Arsenal juridique inappliqué
D’autre part cette arrestation et incarcération défraient la chronique, au-delà même des frontières de la Mauritanie. Des manifestions de soutien à Biram Dah Abeid se multiplient, en Belgique, en France pour ne citer que celles-là.
Deux députées françaises en occurrence Danièle Obono et Clémentine Autain ont même dénoncé et soutenu publiquement le président Biram Dah Abeid. Le gouvernement Mauritanien fait la sourde oreille pour le moment, et c’est profondément regrettable que ceux qui sont censés veiller au respect des droits, profitent et en abusent pour fouler du pied les droits les plus élémentaires.
Quand on parle de ces droits, certains font mine de ne comprendre, et pourtant cesdits droits de l'homme sont inhérents à la nature humaine, par conséquent antérieurs et supérieurs à l'Etat et que celui-ci doit respecter non seulement dans l'ordre de but mais aussi dans l'ordre de moyens. Ces droits sont universels car ils concernent tout être humain où qu'il se trouve sans distinction de sexe, d'âge, de race, de religion, ... Ceci est le gage de la dignité humaine. Un individu qui ne jouit pas de ses droits, se sentira à juste titre diminué par rapport à l'autre qui en jouit pleinement.

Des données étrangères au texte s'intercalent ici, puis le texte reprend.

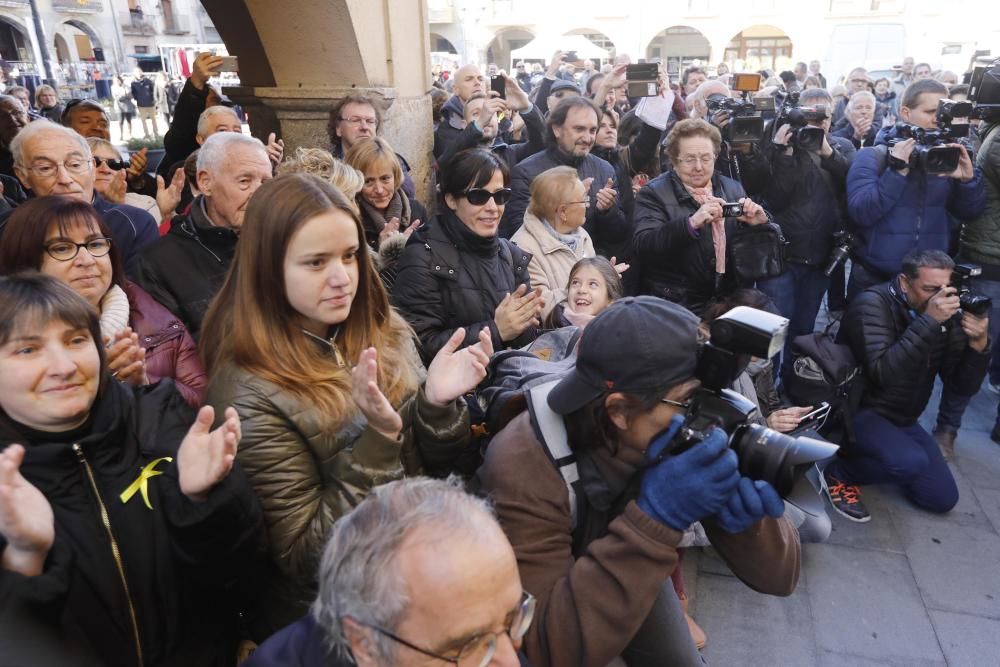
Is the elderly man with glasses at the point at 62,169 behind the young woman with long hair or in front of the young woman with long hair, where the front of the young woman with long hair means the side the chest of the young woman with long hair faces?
behind

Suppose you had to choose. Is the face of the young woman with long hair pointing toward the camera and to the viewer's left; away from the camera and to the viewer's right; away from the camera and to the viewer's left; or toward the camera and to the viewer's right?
toward the camera and to the viewer's right

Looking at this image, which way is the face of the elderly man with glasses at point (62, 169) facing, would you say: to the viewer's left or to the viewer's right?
to the viewer's right

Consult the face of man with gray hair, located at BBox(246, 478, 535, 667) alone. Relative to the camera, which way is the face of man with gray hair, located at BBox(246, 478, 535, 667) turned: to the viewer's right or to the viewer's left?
to the viewer's right

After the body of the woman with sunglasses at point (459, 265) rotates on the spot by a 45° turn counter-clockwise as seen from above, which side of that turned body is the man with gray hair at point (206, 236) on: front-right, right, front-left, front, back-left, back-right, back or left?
back
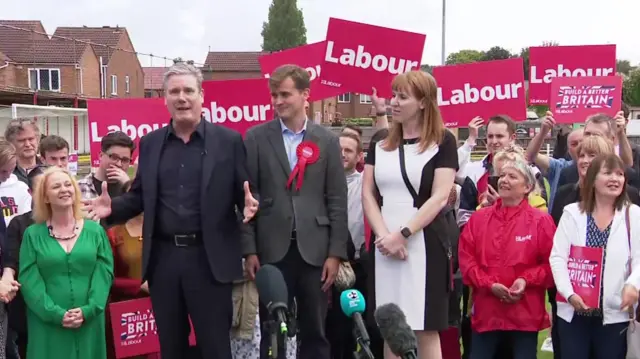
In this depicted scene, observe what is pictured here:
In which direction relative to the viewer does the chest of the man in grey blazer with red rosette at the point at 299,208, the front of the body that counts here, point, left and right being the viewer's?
facing the viewer

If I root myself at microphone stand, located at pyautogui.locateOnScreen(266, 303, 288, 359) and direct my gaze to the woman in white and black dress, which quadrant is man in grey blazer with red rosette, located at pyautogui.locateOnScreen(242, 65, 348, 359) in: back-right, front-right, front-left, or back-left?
front-left

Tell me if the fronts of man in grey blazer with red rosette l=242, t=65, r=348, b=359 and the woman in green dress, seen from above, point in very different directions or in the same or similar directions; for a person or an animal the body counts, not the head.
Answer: same or similar directions

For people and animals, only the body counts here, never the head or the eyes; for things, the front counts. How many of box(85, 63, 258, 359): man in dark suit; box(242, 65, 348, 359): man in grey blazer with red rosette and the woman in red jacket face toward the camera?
3

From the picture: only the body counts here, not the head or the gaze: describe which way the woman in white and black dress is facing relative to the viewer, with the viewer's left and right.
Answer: facing the viewer and to the left of the viewer

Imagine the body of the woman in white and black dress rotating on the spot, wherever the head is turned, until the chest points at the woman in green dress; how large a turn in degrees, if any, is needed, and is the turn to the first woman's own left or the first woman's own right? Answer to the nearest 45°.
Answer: approximately 45° to the first woman's own right

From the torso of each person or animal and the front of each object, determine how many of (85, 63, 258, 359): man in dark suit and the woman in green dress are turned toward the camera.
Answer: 2

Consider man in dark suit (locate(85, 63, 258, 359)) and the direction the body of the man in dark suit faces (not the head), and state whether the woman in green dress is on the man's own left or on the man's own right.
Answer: on the man's own right

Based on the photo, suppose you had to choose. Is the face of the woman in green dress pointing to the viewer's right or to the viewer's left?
to the viewer's right

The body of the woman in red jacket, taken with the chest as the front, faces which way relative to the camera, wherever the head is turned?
toward the camera

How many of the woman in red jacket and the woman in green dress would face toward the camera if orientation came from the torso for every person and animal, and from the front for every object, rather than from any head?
2

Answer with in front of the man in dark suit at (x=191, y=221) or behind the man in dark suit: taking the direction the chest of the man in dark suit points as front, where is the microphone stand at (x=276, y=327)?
in front

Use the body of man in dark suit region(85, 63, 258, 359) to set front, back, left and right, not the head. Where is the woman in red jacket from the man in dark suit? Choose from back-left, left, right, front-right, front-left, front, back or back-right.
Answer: left
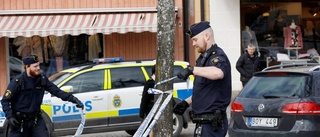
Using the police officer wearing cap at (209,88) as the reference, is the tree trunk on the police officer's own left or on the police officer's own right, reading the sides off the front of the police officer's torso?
on the police officer's own right

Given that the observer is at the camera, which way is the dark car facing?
facing away from the viewer and to the right of the viewer

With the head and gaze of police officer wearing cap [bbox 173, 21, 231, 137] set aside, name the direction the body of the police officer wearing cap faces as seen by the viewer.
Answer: to the viewer's left

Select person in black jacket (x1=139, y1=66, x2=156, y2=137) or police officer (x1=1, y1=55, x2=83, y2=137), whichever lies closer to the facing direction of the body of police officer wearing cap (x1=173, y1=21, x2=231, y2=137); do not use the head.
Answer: the police officer

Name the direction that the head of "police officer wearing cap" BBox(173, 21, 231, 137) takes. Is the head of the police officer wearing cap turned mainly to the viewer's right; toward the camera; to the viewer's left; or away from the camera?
to the viewer's left

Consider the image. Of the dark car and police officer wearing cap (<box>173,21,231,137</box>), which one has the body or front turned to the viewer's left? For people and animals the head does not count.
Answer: the police officer wearing cap

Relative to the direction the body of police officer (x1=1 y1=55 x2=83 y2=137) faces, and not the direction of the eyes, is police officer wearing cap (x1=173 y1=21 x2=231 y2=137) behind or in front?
in front

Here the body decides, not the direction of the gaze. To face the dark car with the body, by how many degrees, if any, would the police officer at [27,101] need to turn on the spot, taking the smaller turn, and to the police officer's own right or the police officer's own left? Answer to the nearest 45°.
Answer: approximately 45° to the police officer's own left
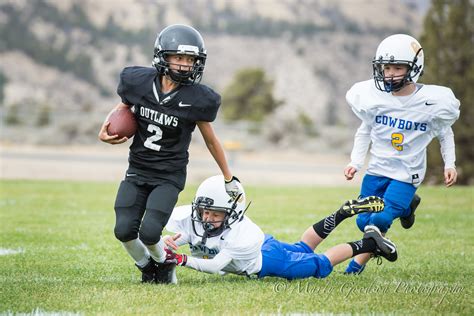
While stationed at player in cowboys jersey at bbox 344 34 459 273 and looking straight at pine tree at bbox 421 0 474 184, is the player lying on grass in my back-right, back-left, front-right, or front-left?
back-left

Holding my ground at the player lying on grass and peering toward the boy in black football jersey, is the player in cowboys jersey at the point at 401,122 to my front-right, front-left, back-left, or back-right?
back-right

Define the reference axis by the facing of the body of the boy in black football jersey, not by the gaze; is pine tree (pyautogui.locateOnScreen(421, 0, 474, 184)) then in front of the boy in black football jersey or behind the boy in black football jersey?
behind

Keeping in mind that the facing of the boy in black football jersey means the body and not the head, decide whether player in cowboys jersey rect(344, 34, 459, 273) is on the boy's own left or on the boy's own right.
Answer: on the boy's own left

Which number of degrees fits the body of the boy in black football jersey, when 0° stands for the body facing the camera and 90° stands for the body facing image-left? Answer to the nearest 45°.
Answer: approximately 0°
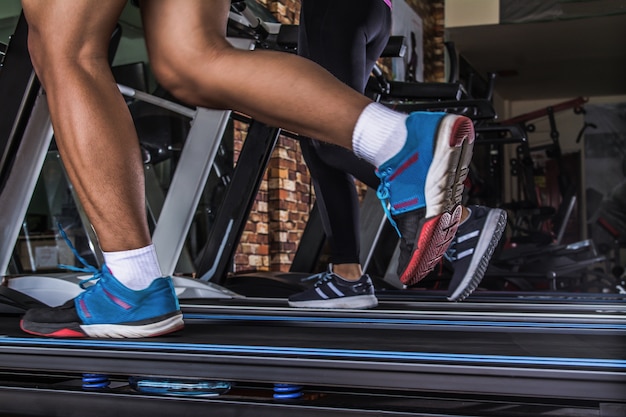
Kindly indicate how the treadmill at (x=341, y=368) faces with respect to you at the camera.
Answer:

En agissant ainsi, le gouvernement mauritanien s'inscrit dans la logique d'un Etat de police, pour ne pas dire autre chose, qui s'oppose à un Etat de droit. En effet, l'Etat de police édicte certes, des règles de droit qui s'imposent à tous, mais sans que l'Etat lui-même soit soumis à des règles supérieures, alors que l'Etat de droit implique que l'Etat ou le pouvoir public soit lui aussi soumis au respect de règles juridiques.
Si besoin était, voici un rappel sur les droits et libertés inhérentes à la personne humaine :
« Tout individu a droit à la vie, à la liberté et à la sûreté de sa personne. Nul ne sera soumis à la torture, ni à des peines ou traitements cruels, inhumains ou dégradants. Nul ne peut être arbitrairement arrêté, détenu ou exilé.
Est puni d'une servitude celui qui, par violence, ruse ou menaces, a enlevé ou fait enlever, a arrêté ou fait arrêter arbitrairement, détenu ou fait détenir une personne quelconque.
Tout fonctionnaire ou officier public, toute personne chargée d'un service public ou toute personne agissant sur son ordre ou son investigation, qui aura intentionnellement infligé à une personne une douleur ou des souffrances aigues, physique ou mentale, aux fins d'obtenir d'elle ou d'une tierce personne les renseignements ou des aveux devrait être puni conformément à la loi ».